В книге рассказывается история главного героя, который сталкивается с различными проблемами и препятствиями на протяжении всего своего путешествия. По пути он встречает множество второстепенных персонажей, которые играют важные роли в истории. Благодаря опыту главного героя книга исследует такие темы, как любовь, потеря, надежда и стойкость. По мере того, как главный герой преодолевает свои трудности, он усваивает ценные уроки жизни и растет как личность.
В книге рассказывается история главного героя, который сталкивается с различными проблемами и препятствиями на протяжении всего своего путешествия. По пути он встречает множество второстепенных персонажей, которые играют важные роли в истории. Благодаря опыту главного героя книга исследует такие темы, как любовь, потеря, надежда и стойкость. По мере того, как главный герой преодолевает свои трудности, он усваивает ценные уроки жизни и растет как личность.

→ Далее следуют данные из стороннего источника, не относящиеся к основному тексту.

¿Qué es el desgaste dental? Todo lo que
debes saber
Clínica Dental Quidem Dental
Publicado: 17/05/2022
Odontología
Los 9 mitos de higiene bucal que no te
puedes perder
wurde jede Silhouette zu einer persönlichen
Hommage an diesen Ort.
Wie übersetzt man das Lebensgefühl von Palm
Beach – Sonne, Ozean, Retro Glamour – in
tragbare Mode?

В книге рассказывается история главного героя, который сталкивается с различными проблемами и препятствиями на протяжении всего своего путешествия. По пути он встречает множество второстепенных персонажей, которые играют важные роли в истории. Благодаря опыту главного героя книга исследует такие темы, как любовь, потеря, надежда и стойкость. По мере того, как главный герой преодолевает свои трудности, он усваивает ценные уроки жизни и растет как личность.

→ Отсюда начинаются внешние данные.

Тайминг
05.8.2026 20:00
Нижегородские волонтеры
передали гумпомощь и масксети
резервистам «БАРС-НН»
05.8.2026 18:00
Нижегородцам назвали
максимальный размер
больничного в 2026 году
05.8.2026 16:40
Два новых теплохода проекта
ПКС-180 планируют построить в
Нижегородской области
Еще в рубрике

Марианна Викторовна Яблонская (1938—1980), известная драматическая актриса, была уроженкой Ленинграда. Там, в блокадном городе, прошло ее раннее детство. Там она окончила театральный институт, работала в театрах, написала первые рассказы. Ее проза по тематике — типичная проза сорокалетних, детьми переживших все ужасы войны, голода и послевоенной разрухи. Герои ее рассказов — ее ровесники, товарищи по двору, по школе, по театральной сцене. Ее прозе в большей мере свойствен драматизм, очевидно обусловленный нелегкими вехами биографии, блокадного детства.

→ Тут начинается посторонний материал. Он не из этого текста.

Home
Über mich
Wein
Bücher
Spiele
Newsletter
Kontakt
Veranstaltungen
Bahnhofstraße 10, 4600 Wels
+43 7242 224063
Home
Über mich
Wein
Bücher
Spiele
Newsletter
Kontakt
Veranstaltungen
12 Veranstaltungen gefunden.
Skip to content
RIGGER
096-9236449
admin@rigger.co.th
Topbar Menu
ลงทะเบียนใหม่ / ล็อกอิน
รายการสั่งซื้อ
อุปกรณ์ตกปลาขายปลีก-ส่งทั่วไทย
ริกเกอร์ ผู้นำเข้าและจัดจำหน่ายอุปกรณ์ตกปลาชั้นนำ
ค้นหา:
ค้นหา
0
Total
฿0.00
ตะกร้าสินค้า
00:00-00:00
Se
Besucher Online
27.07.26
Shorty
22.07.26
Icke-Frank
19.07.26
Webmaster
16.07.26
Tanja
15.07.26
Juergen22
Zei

Прижизненное издание для всех авторов. Среди авторов сборника: А. Ахматова, Вс. Рождественский, Ф. Сологуб, В. Ходасевич, Евг. Замятин, Мих. Зощенко, А. Ремизов, М. Шагинян, Вяч. Шишков, Г. Иванов, М. Кузмин, И. Одоевцева, Ник. Оцуп, Всев. Иванов, Ольга Форш и многие другие. Первое выступление М. Зощенко в печати.